Usually flies are kept in Trikinetics tubes for sleep monitoring (see question 1) and sleep deprivation is carried out by tilting the tubes at regular intervals (several times/ minute) to elicit a locomotor response (negative geotaxis reflex). Automated systems such as the SNAP (Sleep Nullifying Apparatus) have been designed for this purpose [3]. A treadmill like system [10], or placing two flies in the same tube [11] have also been used as alternative sleep deprivation methods. Sleep deprivation by any of these methods is followed by a sleep rebound: an increase in sleep over usual daily amounts. This increase is proportional to the amount of sleep lost and reveals the homeostatic regulation of sleep. Constant light [12] or starvation [13, 14], also reduce sleep but are associated with significant side effects.

References

  1. Hendricks, J.C., Finn, S.M., Panckeri, K.A., Chavkin, J., Williams, J.A., Sehgal, A., and Pack, A.I. (2000). Rest in Drosophila is a sleep-like state. Neuron 25, 129-138.

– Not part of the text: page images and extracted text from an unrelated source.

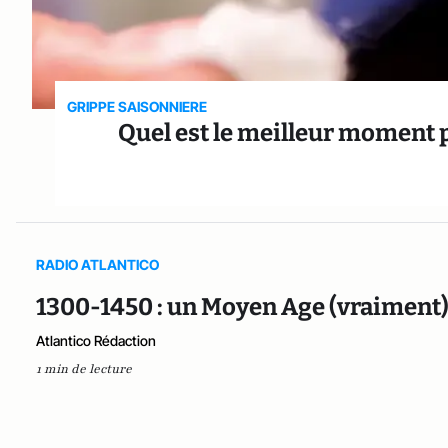
GRIPPE SAISONNIERE
Quel est le meilleur moment p
RADIO ATLANTICO
1300-1450 : un Moyen Age (vraiment)
Atlantico Rédaction
1 min de lecture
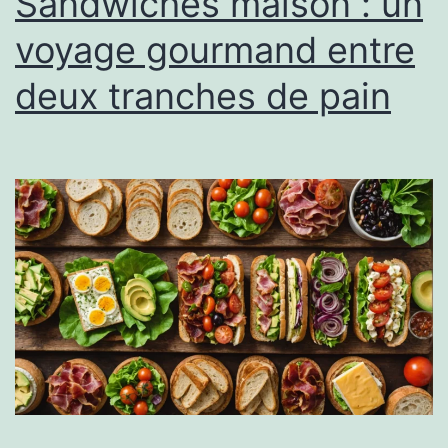
Sandwiches maison : un
voyage gourmand entre
deux tranches de pain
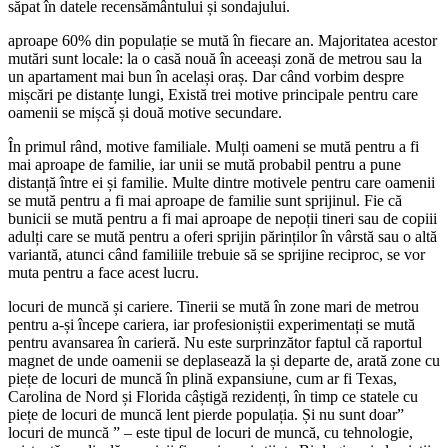
săpat în datele recensământului și sondajului.
aproape 60% din populație se mută în fiecare an. Majoritatea acestor
mutări sunt locale: la o casă nouă în aceeași zonă de metrou sau la
un apartament mai bun în același oraș. Dar când vorbim despre
mișcări pe distanțe lungi, Există trei motive principale pentru care
oamenii se mișcă și două motive secundare.
În primul rând, motive familiale. Mulți oameni se mută pentru a fi
mai aproape de familie, iar unii se mută probabil pentru a pune
distanță între ei și familie. Multe dintre motivele pentru care oamenii
se mută pentru a fi mai aproape de familie sunt sprijinul. Fie că
bunicii se mută pentru a fi mai aproape de nepoții tineri sau de copiii
adulți care se mută pentru a oferi sprijin părinților în vârstă sau o altă
variantă, atunci când familiile trebuie să se sprijine reciproc, se vor
muta pentru a face acest lucru.
locuri de muncă și cariere. Tinerii se mută în zone mari de metrou
pentru a-și începe cariera, iar profesioniștii experimentați se mută
pentru avansarea în carieră. Nu este surprinzător faptul că raportul
magnet de unde oamenii se deplasează la și departe de, arată zone cu
piețe de locuri de muncă în plină expansiune, cum ar fi Texas,
Carolina de Nord și Florida câștigă rezidenți, în timp ce statele cu
piețe de locuri de muncă lent pierde populația. Și nu sunt doar”
locuri de muncă ” – este tipul de locuri de muncă, cu tehnologie,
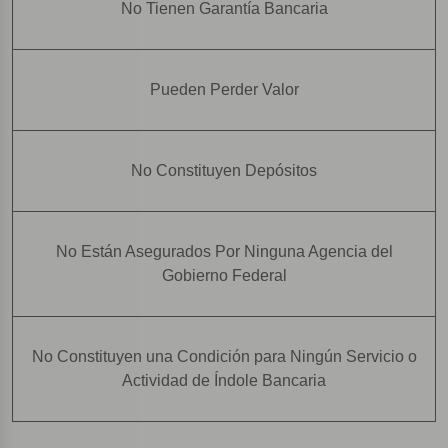
No Tienen Garantía Bancaria
Pueden Perder Valor
No Constituyen Depósitos
No Están Asegurados Por Ninguna Agencia del
Gobierno Federal
No Constituyen una Condición para Ningún Servicio o
Actividad de Índole Bancaria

  2. Andretic, R., and Shaw, P.J. (2005). Essentials of sleep recordings in Drosophila: moving beyond sleep time. Methods Enzymol 393, 759-772.
  3. Shaw, P.J., Cirelli, C., Greenspan, R.J., and Tononi, G. (2000). Correlates of sleep and waking in Drosophila melanogaster. Science 287, 1834-1837.
  4. Zimmerman, J.E., Raizen, D.M., Maycock, M.H., Maislin, G., and Pack, A.I. (2008). A video method to study Drosophila sleep. Sleep 31, 1587-1598.
  5. Eban-Rothschild, A.D., and Bloch, G. (2008). Differences in the sleep architecture of forager and young honeybees (Apis mellifera). J Exp Biol 211, 2408-2416.
  6. Pack, A.I., Galante, R.J., Maislin, G., Cater, J., Metaxas, D., Lu, S., Zhang, L., Von Smith, R., Kay, T., Lian, J., et al. (2007). Novel method for high-throughput phenotyping of sleep in mice. Physiol Genomics 28, 232-238.
  7. Rihel, J., Prober, D.A., and Schier, A.F. Monitoring sleep and arousal in zebrafish. Methods Cell Biol 100, 281-294.
  8. Nitz, D.A., van Swinderen, B., Tononi, G., and Greenspan, R.J. (2002). Electrophysiological correlates of rest and activity in Drosophila melanogaster. Curr Biol 12, 1934-1940.
  9. van Swinderen, B., Nitz, D.A., and Greenspan, R.J. (2004). Uncoupling of brain activity from movement defines arousal States in Drosophila. Curr Biol 14, 81-87.
  10. Seugnet, L., Suzuki, Y., Vine, L., Gottschalk, L., and Shaw, P.J. (2008). D1 receptor activation in the mushroom bodies rescues sleep-loss-induced learning impairments in Drosophila. Curr Biol 18, 1110-1117.
  11. Gilestro, G.F., Tononi, G., and Cirelli, C. (2009). Widespread changes in synaptic markers as a function of sleep and wakefulness in Drosophila. Science 324, 109-112.
  12. Harbison, S.T., and Sehgal, A. (2009). Energy stores are not altered by long-term partial sleep deprivation in Drosophila melanogaster. PLoS One 4, e6211.
  13. Thimgan, M.S., Suzuki, Y., Seugnet, L., Gottschalk, L., and Shaw, P.J. (2010). The perilipin homologue, lipid storage droplet 2, regulates sleep homeostasis and prevents learning impairments following sleep loss. PLoS Biol 8.
  14. Keene, A.C., Duboue, E.R., McDonald, D.M., Dus, M., Suh, G.S., Waddell, S., and Blau, J. Clock and cycle limit starvation-induced sleep loss in Drosophila. Curr Biol 20, 1209-1215.